> 原文
· · · · ·

BZOJ 2879: [Noi2012]美食节

同上道题的建模方法,不过这道题的数据较大,要用动态加边,判断每位厨师的最后一个点是否已用,如果用过,才添加下一个点

CODE:

#include<cstdio>
#include<iostream>
#include<cstring>
#include<algorithm>
#include<queue>
#define maxn 1000
#define maxm 180000
#define inf 0x7fffffff
using namespace std;
struct edges{
    int to,cap,dist,next;
}edge[maxm];
int s,t,next[maxn],l;
int addedge(int from,int to,int cap,int dist){
    l++;
    edge[l*2]=(edges){to,cap,dist,next[from]};
    edge[l*2+1]=(edges){from,0,-dist,next[to]};
    next[from]=l*2;next[to]=l*2+1;
    return 0;
}
bool b[maxn];
int dist[maxn],node,way[maxn];
queue<int> q;
bool spfa(){
    for (int i=1;i<=node;i++) dist[i]=inf;
    memset(b,0,sizeof(b));
    dist[s]=0;
    q.push(s);
    while (!q.empty()){
        int u=q.front();q.pop();
        b[u]=0;
        for (int i=next[u];i;i=edge[i].next)

· · · · ·

> 记录摘录
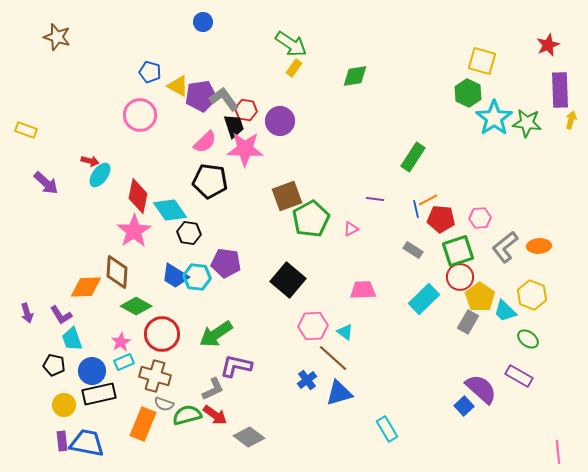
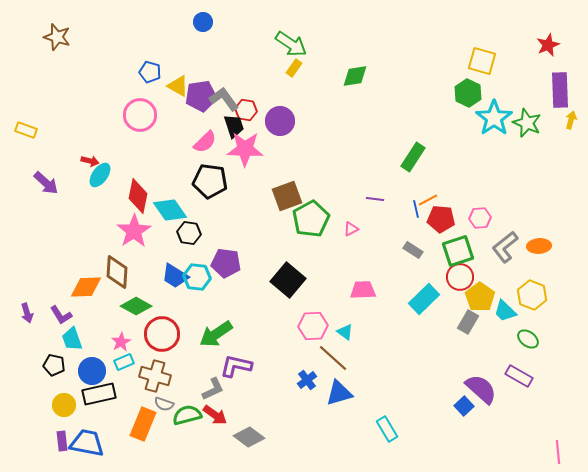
green star at (527, 123): rotated 16 degrees clockwise
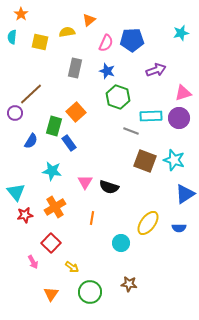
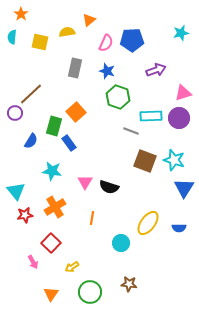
cyan triangle at (16, 192): moved 1 px up
blue triangle at (185, 194): moved 1 px left, 6 px up; rotated 25 degrees counterclockwise
yellow arrow at (72, 267): rotated 112 degrees clockwise
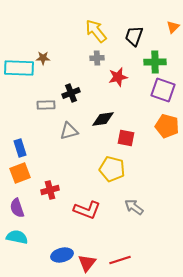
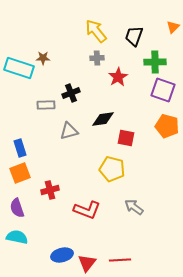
cyan rectangle: rotated 16 degrees clockwise
red star: rotated 18 degrees counterclockwise
red line: rotated 15 degrees clockwise
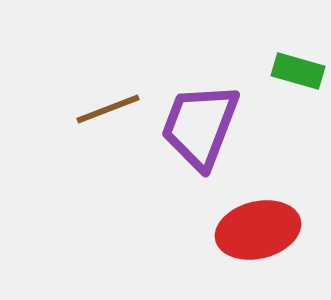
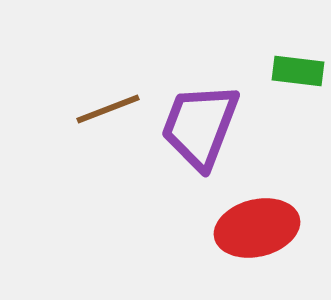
green rectangle: rotated 9 degrees counterclockwise
red ellipse: moved 1 px left, 2 px up
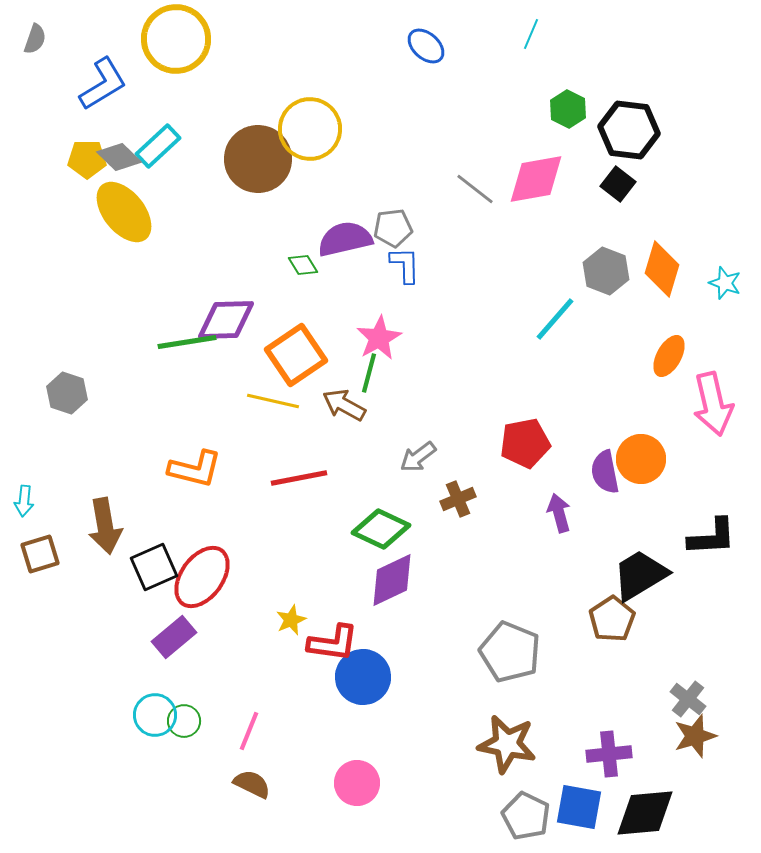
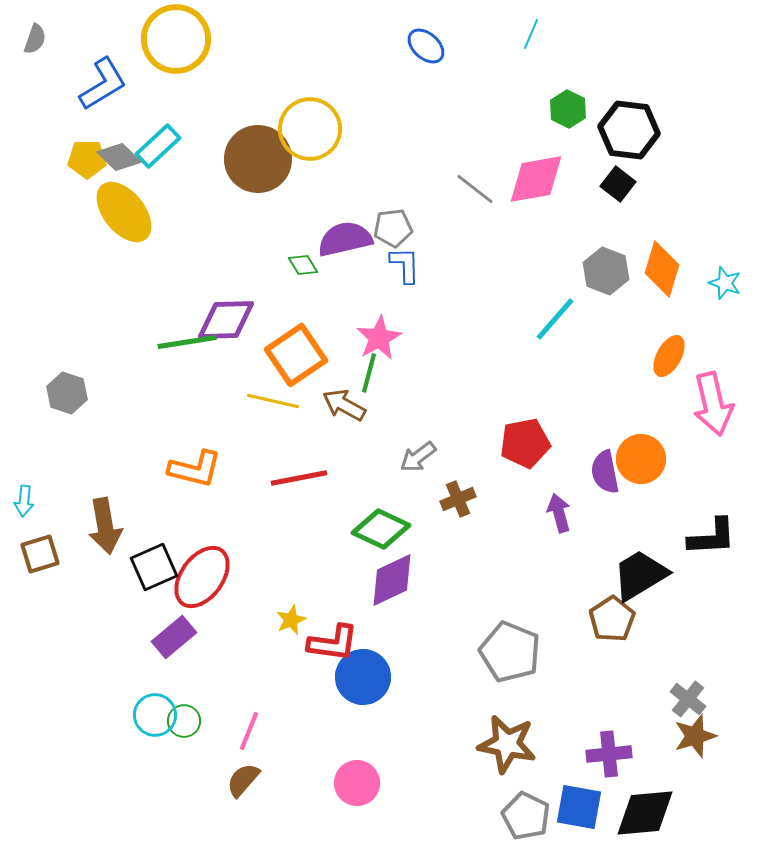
brown semicircle at (252, 784): moved 9 px left, 4 px up; rotated 75 degrees counterclockwise
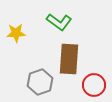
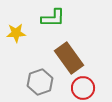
green L-shape: moved 6 px left, 4 px up; rotated 35 degrees counterclockwise
brown rectangle: moved 1 px up; rotated 40 degrees counterclockwise
red circle: moved 11 px left, 3 px down
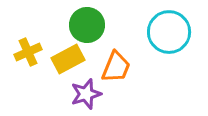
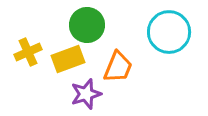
yellow rectangle: rotated 8 degrees clockwise
orange trapezoid: moved 2 px right
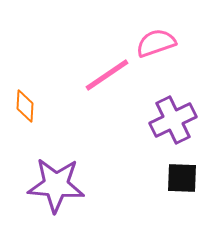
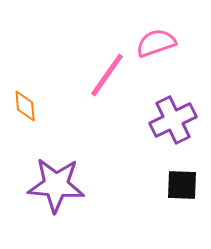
pink line: rotated 21 degrees counterclockwise
orange diamond: rotated 8 degrees counterclockwise
black square: moved 7 px down
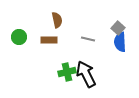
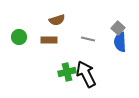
brown semicircle: rotated 84 degrees clockwise
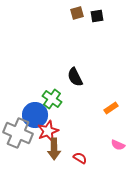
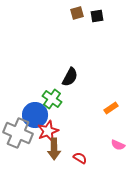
black semicircle: moved 5 px left; rotated 126 degrees counterclockwise
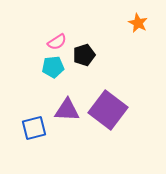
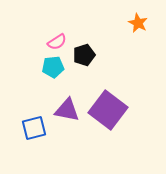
purple triangle: rotated 8 degrees clockwise
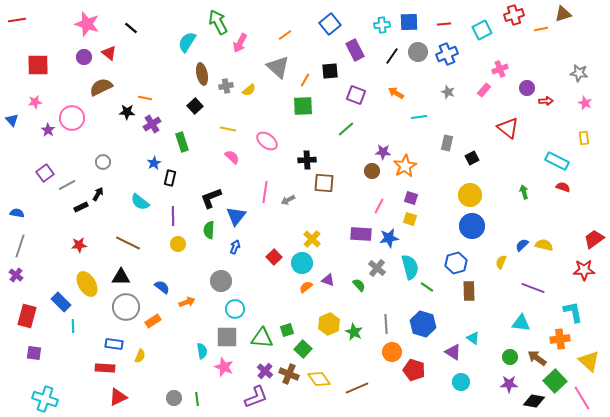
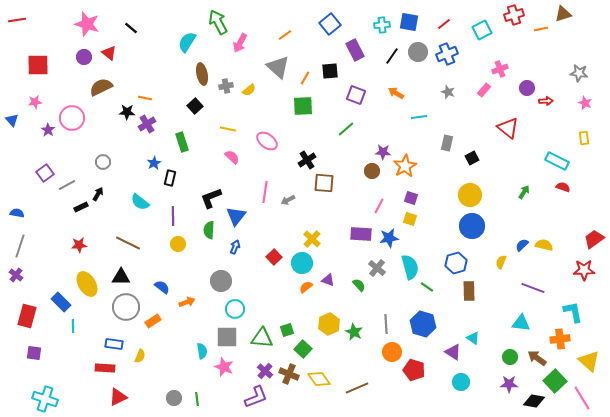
blue square at (409, 22): rotated 12 degrees clockwise
red line at (444, 24): rotated 32 degrees counterclockwise
orange line at (305, 80): moved 2 px up
purple cross at (152, 124): moved 5 px left
black cross at (307, 160): rotated 30 degrees counterclockwise
green arrow at (524, 192): rotated 48 degrees clockwise
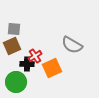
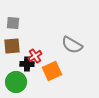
gray square: moved 1 px left, 6 px up
brown square: rotated 18 degrees clockwise
orange square: moved 3 px down
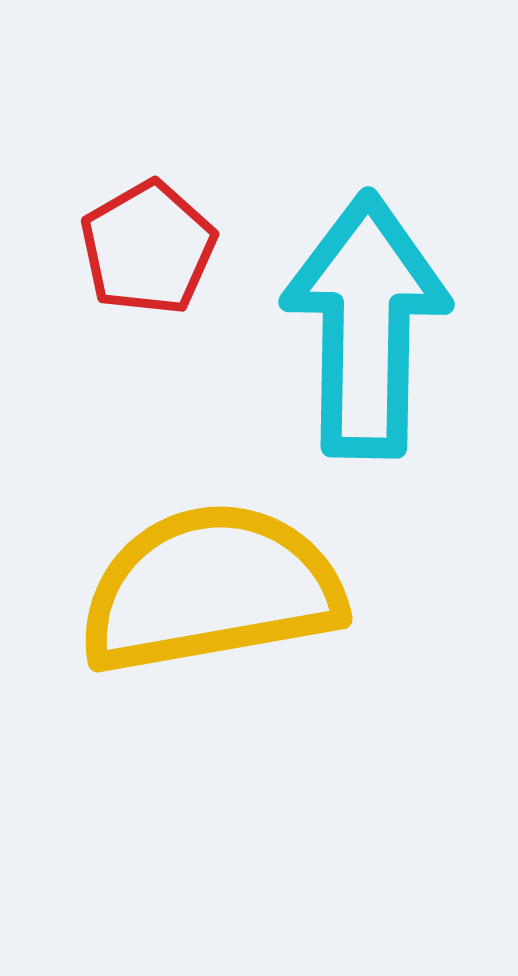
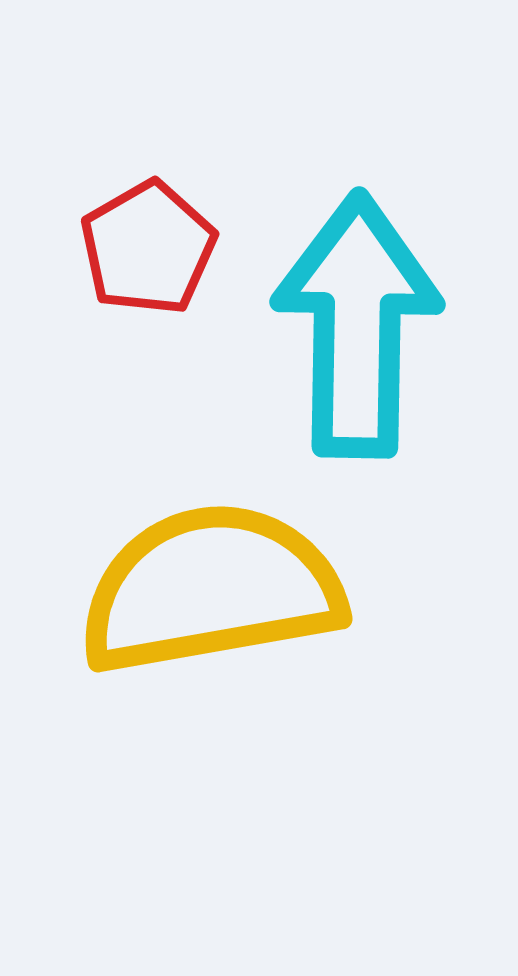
cyan arrow: moved 9 px left
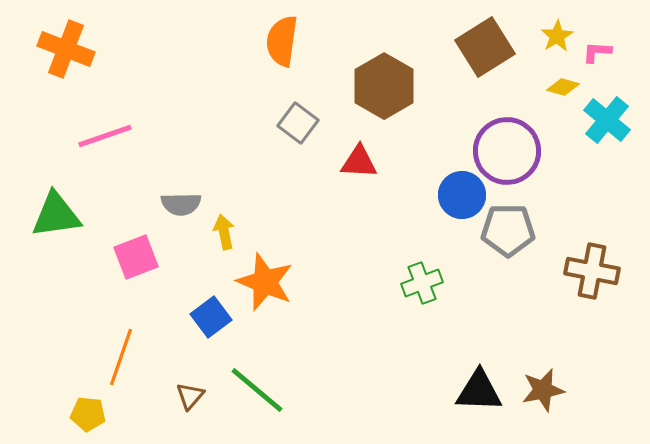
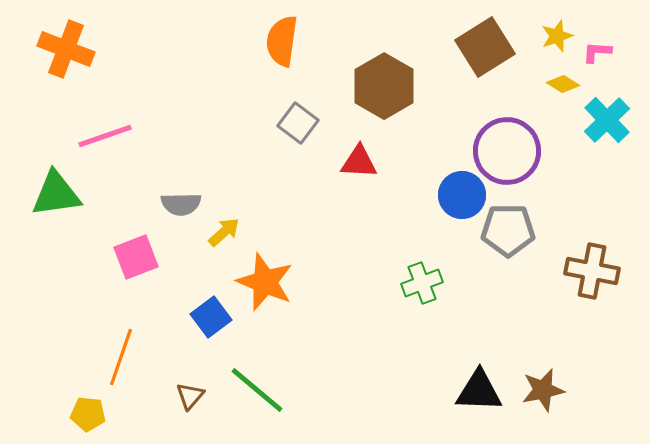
yellow star: rotated 12 degrees clockwise
yellow diamond: moved 3 px up; rotated 16 degrees clockwise
cyan cross: rotated 6 degrees clockwise
green triangle: moved 21 px up
yellow arrow: rotated 60 degrees clockwise
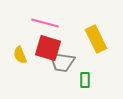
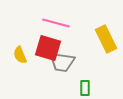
pink line: moved 11 px right
yellow rectangle: moved 10 px right
green rectangle: moved 8 px down
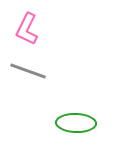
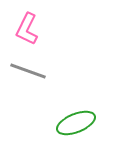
green ellipse: rotated 24 degrees counterclockwise
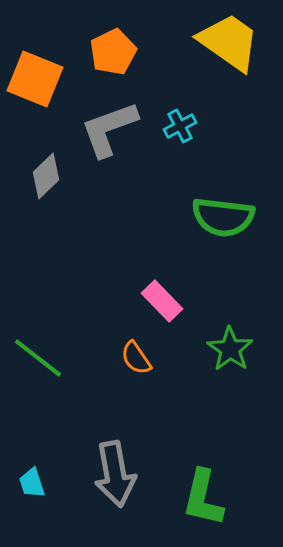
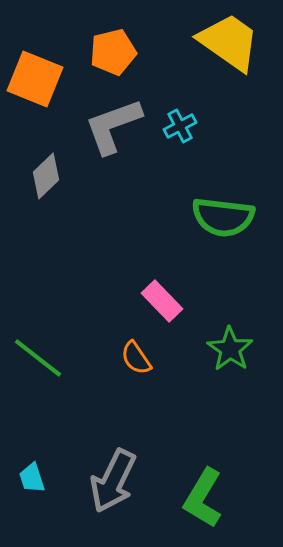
orange pentagon: rotated 12 degrees clockwise
gray L-shape: moved 4 px right, 3 px up
gray arrow: moved 2 px left, 7 px down; rotated 36 degrees clockwise
cyan trapezoid: moved 5 px up
green L-shape: rotated 18 degrees clockwise
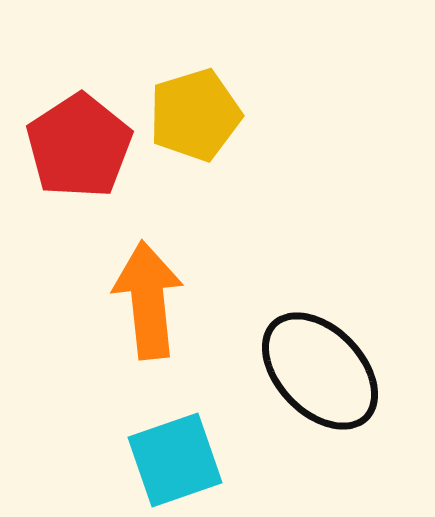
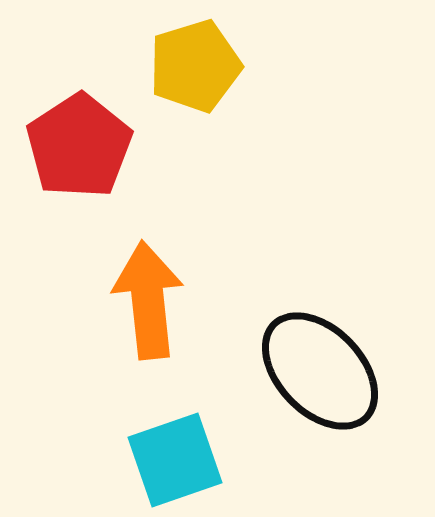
yellow pentagon: moved 49 px up
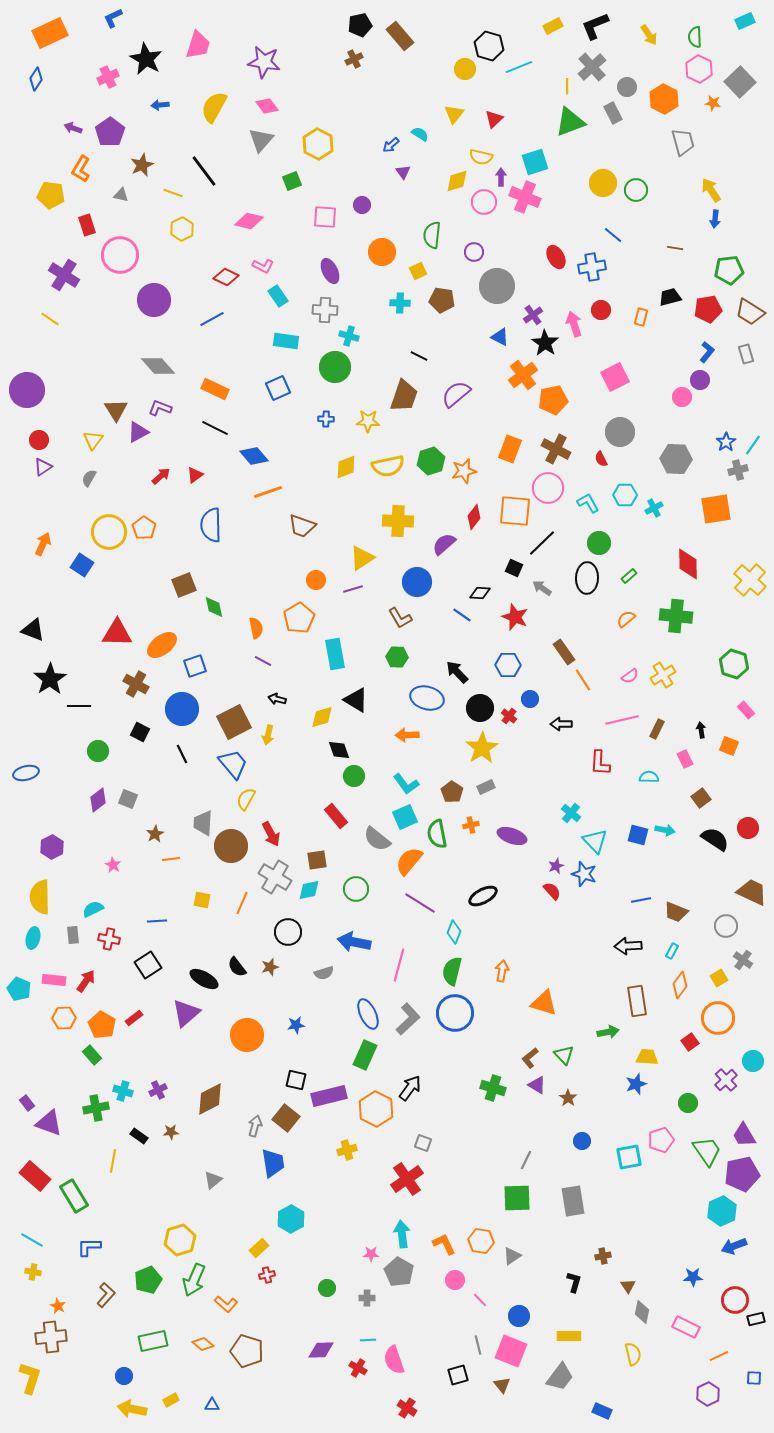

· · · · ·

> 待完成任务
- 1) 根据美食节题解原文回答:
(a) 这道题为什么要用动态加边?
(b) 代码中 maxm 定义为多少?
(c) spfa 函数中 dist[s] 被赋为什么值?
- 2) 请把图形记录中的行从开头一直到包含"green L-shape: rotated 18 degrees clockwise"的那一行(两端都包括)逐字重复一遍,图片不要抄进答案。

> 参考答案
- 1)
(a) 因为这道题的数据较大。
(b) 180000。
(c) 0。

- 2)
green star at (527, 123): rotated 16 degrees clockwise
cyan triangle at (16, 192): moved 1 px up
blue triangle at (185, 194): moved 1 px left, 6 px up; rotated 25 degrees counterclockwise
yellow arrow at (72, 267): rotated 112 degrees clockwise
cyan rectangle: rotated 16 degrees clockwise
red star: rotated 18 degrees counterclockwise
red line: rotated 15 degrees clockwise
green rectangle: rotated 9 degrees counterclockwise
red ellipse: moved 1 px left, 2 px up
brown semicircle at (252, 784): moved 9 px left, 4 px up; rotated 75 degrees counterclockwise
green L-shape: moved 6 px left, 4 px up; rotated 35 degrees counterclockwise
brown rectangle: moved 1 px up; rotated 40 degrees counterclockwise
red circle: moved 11 px left, 3 px down
yellow rectangle: rotated 8 degrees clockwise
orange trapezoid: moved 2 px right
pink line: rotated 21 degrees counterclockwise
orange diamond: rotated 8 degrees counterclockwise
black square: moved 7 px down
brown semicircle: rotated 84 degrees clockwise
black semicircle: moved 5 px left; rotated 126 degrees counterclockwise
purple triangle: rotated 8 degrees clockwise
blue square at (409, 22): rotated 12 degrees clockwise
red line at (444, 24): rotated 32 degrees counterclockwise
orange line at (305, 80): moved 2 px up
purple cross at (152, 124): moved 5 px left
black cross at (307, 160): rotated 30 degrees counterclockwise
green arrow at (524, 192): rotated 48 degrees clockwise
gray square: moved 1 px left, 6 px up
brown square: rotated 18 degrees clockwise
orange square: moved 3 px down
cyan arrow: moved 9 px left
yellow star: rotated 12 degrees clockwise
yellow diamond: moved 3 px up; rotated 16 degrees clockwise
cyan cross: rotated 6 degrees clockwise
green triangle: moved 21 px up
yellow arrow: rotated 60 degrees clockwise
pink line: moved 11 px right
yellow rectangle: moved 10 px right
green rectangle: moved 8 px down
green ellipse: rotated 24 degrees counterclockwise
orange pentagon: rotated 12 degrees clockwise
gray L-shape: moved 4 px right, 3 px up
gray arrow: moved 2 px left, 7 px down; rotated 36 degrees clockwise
cyan trapezoid: moved 5 px up
green L-shape: rotated 18 degrees clockwise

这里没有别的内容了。